The most efficient way of measuring the amount of protein you should consume each day is to base it on your lean body mass rather than your total body weight.
What Amount Of Protein Is Right For Me?
If you want to build up your muscle and maintain the muscle that you already have while dropping fat, you need no more than 2.2 grams of protein for each kilogram of your lean body mass. Although you could eat more, it won’t make a lot, if any, difference to how quickly you build muscle, and may lead to you gaining weight.
Which Foods Should I Consume To Build Muscle?
If you need to increase the amount of protein you consume, you need to be sure that you’re eating the right foods. There are certain foods that are well-known for having a high protein content including:
Cod – 18 grams of protein for each 100g
Chicken Breast – 33 grams of protein for each 100g
Molluscs e.g. claims – 48 grams of protein for each 100g
Whey protein – 80g – 90g of protein for each 100g
Tofu – 17 grams of protein for each 100g
Lamb – 25 grams of protein for each 100g
Lean beef – 36 grams of protein for each 100g
Pork Tenderloin – 23 grams of protein for each 100g
Eggs – 12.5 grams of protein for each 100g
Salmon – 24.2 grams of protein for each 100g
Grilled pork chops – 31 grams of protein for each 100g
Tuna – 23 grams of protein for each 100g
When Should I Eat Protein?
Not only do you need to know which foods to consume to maximise your protein intake, you also need to know the best times to eat them. Getting the timing right for your protein consumption is key if you want to optimise muscle gain. The human body isn’t capable of processing more than 25g-35g of protein in a single serving, so if you’re planning to each six steaks every night, you’re wasting your time and money.
The most crucial protein hit will always be the one straight after working out. Within the half hour window immediately after your workout, you should be optimising the regeneration and repairing process and that’s when whey protein can prove to be a top choice since it can be rapidly absorbed by the body.
It’s also a good idea to pair your protein consumption with carbohydrates. When you work out, your body will produce cortisol and adrenaline, two stress hormones, that break down sugars, fats, and proteins. While they’re running through your body, you aren’t building any muscle.

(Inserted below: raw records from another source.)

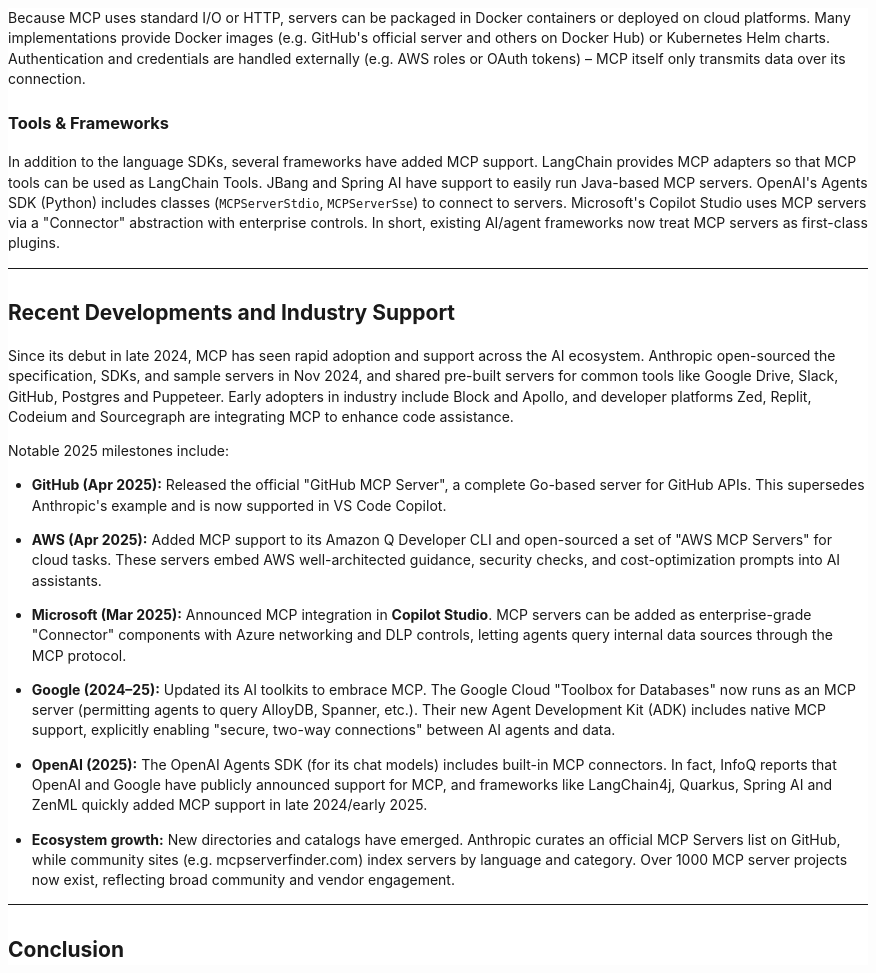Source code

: Because MCP uses standard I/O or HTTP, servers can be packaged in Docker containers or deployed on cloud platforms. Many implementations provide Docker images (e.g. GitHub's official server and others on Docker Hub) or Kubernetes Helm charts. Authentication and credentials are handled externally (e.g. AWS roles or OAuth tokens) – MCP itself only transmits data over its connection.

### Tools & Frameworks

In addition to the language SDKs, several frameworks have added MCP support. LangChain provides MCP adapters so that MCP tools can be used as LangChain Tools. JBang and Spring AI have support to easily run Java-based MCP servers. OpenAI's Agents SDK (Python) includes classes (`MCPServerStdio`, `MCPServerSse`) to connect to servers. Microsoft's Copilot Studio uses MCP servers via a "Connector" abstraction with enterprise controls. In short, existing AI/agent frameworks now treat MCP servers as first-class plugins.

---

## Recent Developments and Industry Support

Since its debut in late 2024, MCP has seen rapid adoption and support across the AI ecosystem. Anthropic open-sourced the specification, SDKs, and sample servers in Nov 2024, and shared pre-built servers for common tools like Google Drive, Slack, GitHub, Postgres and Puppeteer. Early adopters in industry include Block and Apollo, and developer platforms Zed, Replit, Codeium and Sourcegraph are integrating MCP to enhance code assistance.

Notable 2025 milestones include:

* **GitHub (Apr 2025):** Released the official "GitHub MCP Server", a complete Go-based server for GitHub APIs. This supersedes Anthropic's example and is now supported in VS Code Copilot.

* **AWS (Apr 2025):** Added MCP support to its Amazon Q Developer CLI and open-sourced a set of "AWS MCP Servers" for cloud tasks. These servers embed AWS well-architected guidance, security checks, and cost-optimization prompts into AI assistants.

* **Microsoft (Mar 2025):** Announced MCP integration in **Copilot Studio**. MCP servers can be added as enterprise-grade "Connector" components with Azure networking and DLP controls, letting agents query internal data sources through the MCP protocol.

* **Google (2024–25):** Updated its AI toolkits to embrace MCP. The Google Cloud "Toolbox for Databases" now runs as an MCP server (permitting agents to query AlloyDB, Spanner, etc.). Their new Agent Development Kit (ADK) includes native MCP support, explicitly enabling "secure, two-way connections" between AI agents and data.

* **OpenAI (2025):** The OpenAI Agents SDK (for its chat models) includes built-in MCP connectors. In fact, InfoQ reports that OpenAI and Google have publicly announced support for MCP, and frameworks like LangChain4j, Quarkus, Spring AI and ZenML quickly added MCP support in late 2024/early 2025.

* **Ecosystem growth:** New directories and catalogs have emerged. Anthropic curates an official MCP Servers list on GitHub, while community sites (e.g. mcpserverfinder.com) index servers by language and category. Over 1000 MCP server projects now exist, reflecting broad community and vendor engagement.

---

## Conclusion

If you can consume some carbohydrates, though, it will counteract the stress hormones and switch the body back to its repair mode, kickstarting muscle growth.
Am I Consuming Excessive Amounts Of Protein?
Although you certainly need to consume sufficient protein every day, there’s such a thing as too much protein in your daily diet. Eating excessive amounts of protein can actually do you harm rather than helping you achieve your fitness goals. People on an extremely high protein diet have a much greater risk of developing kidney stones, and high protein diets contains large amounts of saturated fats and red meat are also associated with an increased risk of colon cancer and heart disease.